* _WHAT YOU NEED TO DO_: Among the entries below, copy every line that carries the word "into".
*** Opening of GIVEN RECORDS ***
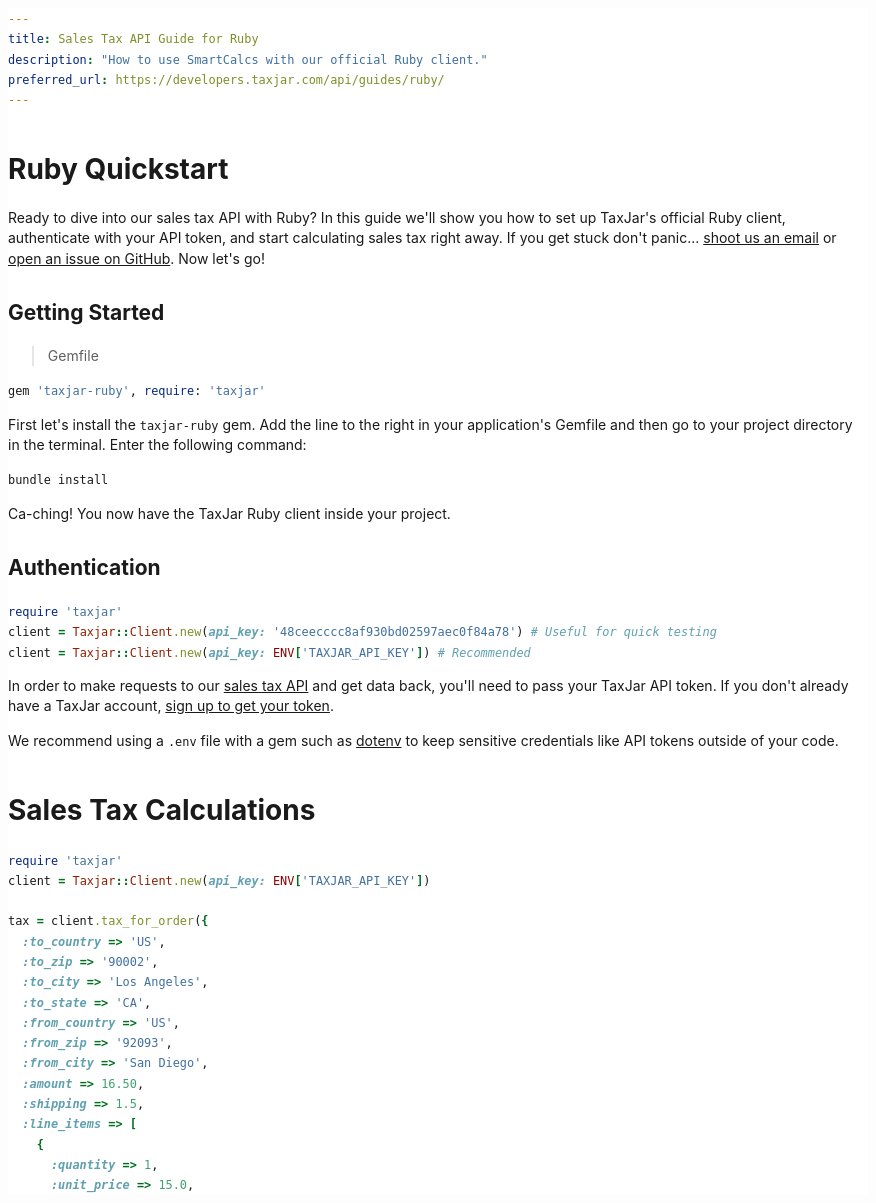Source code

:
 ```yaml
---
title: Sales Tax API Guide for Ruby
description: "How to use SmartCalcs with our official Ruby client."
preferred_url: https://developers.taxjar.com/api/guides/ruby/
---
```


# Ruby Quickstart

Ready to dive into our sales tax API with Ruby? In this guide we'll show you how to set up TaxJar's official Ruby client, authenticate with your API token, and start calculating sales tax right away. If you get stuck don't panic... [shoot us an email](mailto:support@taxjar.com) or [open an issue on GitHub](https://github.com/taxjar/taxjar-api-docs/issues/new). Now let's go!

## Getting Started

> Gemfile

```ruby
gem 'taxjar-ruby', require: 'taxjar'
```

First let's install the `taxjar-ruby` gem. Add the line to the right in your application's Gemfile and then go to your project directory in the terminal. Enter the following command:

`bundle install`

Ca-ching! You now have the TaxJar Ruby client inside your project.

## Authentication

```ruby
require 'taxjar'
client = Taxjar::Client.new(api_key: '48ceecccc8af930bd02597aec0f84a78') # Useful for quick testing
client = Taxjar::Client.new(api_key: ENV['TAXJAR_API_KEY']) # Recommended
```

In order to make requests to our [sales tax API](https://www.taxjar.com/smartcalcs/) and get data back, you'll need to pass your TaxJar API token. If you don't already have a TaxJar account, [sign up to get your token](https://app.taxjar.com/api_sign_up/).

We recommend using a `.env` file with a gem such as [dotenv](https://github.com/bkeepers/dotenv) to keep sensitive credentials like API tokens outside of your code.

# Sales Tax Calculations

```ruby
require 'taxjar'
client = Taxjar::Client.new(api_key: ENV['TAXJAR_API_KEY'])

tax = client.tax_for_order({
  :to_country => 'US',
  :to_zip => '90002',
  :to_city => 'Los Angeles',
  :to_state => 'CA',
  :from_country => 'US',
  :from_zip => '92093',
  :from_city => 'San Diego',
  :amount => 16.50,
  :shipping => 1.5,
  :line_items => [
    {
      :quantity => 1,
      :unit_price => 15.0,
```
*** Close of GIVEN RECORDS ***
*** Opening of GIVEN RECORDS ***
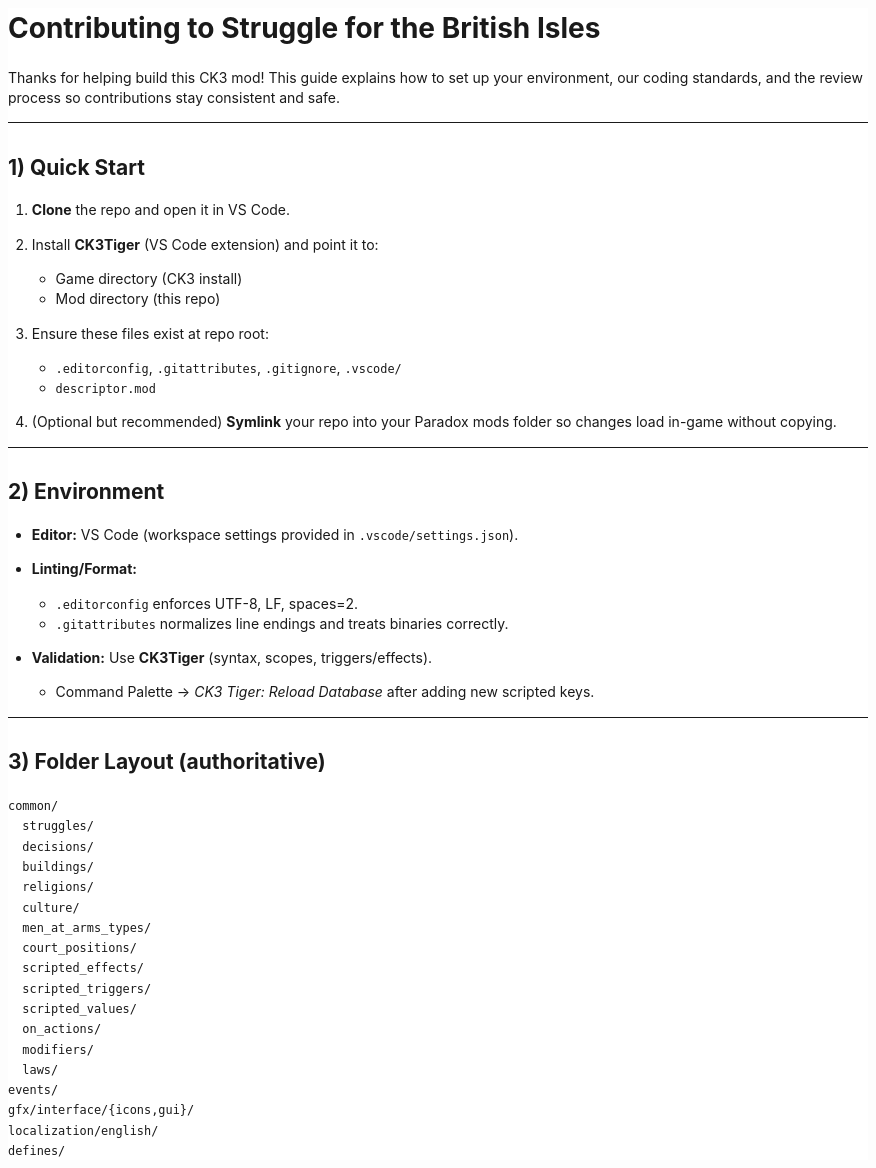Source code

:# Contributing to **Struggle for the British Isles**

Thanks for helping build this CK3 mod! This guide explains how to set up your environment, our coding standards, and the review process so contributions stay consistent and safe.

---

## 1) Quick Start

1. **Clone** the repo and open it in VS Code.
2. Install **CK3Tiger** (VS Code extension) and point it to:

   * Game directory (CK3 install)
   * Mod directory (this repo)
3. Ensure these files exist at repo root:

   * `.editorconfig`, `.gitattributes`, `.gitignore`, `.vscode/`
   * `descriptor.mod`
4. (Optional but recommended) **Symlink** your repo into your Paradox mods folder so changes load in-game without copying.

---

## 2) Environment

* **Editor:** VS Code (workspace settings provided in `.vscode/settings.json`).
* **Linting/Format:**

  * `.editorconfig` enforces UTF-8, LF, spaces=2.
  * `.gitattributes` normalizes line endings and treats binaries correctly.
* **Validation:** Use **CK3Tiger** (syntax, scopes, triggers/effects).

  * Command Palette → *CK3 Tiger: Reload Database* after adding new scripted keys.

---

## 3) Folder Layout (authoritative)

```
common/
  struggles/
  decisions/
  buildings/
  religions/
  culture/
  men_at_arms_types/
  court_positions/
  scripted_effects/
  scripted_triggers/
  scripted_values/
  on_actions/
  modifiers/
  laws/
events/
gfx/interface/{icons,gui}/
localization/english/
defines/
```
*** Close of GIVEN RECORDS ***
* _EXERCISE RESPONSE_:
Ready to dive into our sales tax API with Ruby? In this guide we'll show you how to set up TaxJar's official Ruby client, authenticate with your API token, and start calculating sales tax right away. If you get stuck don't panic... [shoot us an email](mailto:support@taxjar.com) or [open an issue on GitHub](https://github.com/taxjar/taxjar-api-docs/issues/new). Now let's go!
4. (Optional but recommended) **Symlink** your repo into your Paradox mods folder so changes load in-game without copying.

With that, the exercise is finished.